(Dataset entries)
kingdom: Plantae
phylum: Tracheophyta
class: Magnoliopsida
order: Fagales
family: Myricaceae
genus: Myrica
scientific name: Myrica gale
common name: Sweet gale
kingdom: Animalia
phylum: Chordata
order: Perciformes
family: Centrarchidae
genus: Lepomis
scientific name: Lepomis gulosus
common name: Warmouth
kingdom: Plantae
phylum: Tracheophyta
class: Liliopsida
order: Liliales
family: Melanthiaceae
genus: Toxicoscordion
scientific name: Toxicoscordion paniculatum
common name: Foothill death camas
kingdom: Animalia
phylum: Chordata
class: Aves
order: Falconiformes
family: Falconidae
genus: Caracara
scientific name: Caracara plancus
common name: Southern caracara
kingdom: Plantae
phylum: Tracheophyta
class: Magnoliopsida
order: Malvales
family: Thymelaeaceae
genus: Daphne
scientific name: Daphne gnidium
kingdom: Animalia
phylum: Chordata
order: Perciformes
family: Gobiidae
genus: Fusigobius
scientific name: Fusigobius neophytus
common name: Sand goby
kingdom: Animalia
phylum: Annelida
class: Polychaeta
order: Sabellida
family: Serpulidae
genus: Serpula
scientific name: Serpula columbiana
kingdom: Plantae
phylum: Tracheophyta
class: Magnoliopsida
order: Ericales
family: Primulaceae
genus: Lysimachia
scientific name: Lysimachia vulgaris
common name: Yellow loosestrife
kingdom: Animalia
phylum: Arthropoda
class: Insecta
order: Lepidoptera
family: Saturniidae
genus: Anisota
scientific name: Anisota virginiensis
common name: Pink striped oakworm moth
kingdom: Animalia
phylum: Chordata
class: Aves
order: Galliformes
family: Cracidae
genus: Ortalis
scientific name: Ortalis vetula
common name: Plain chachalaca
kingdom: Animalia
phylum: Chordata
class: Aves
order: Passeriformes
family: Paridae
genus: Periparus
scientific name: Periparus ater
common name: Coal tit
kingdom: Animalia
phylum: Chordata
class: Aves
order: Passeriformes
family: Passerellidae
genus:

- _WHAT TO PRODUCE_: Pick out each line in the rows above that contains the word "family", and copy those lines in full.

- _WORKED ANSWER_:
family: Myricaceae
family: Centrarchidae
family: Melanthiaceae
family: Falconidae
family: Thymelaeaceae
family: Gobiidae
family: Serpulidae
family: Primulaceae
family: Saturniidae
family: Cracidae
family: Paridae
family: Passerellidae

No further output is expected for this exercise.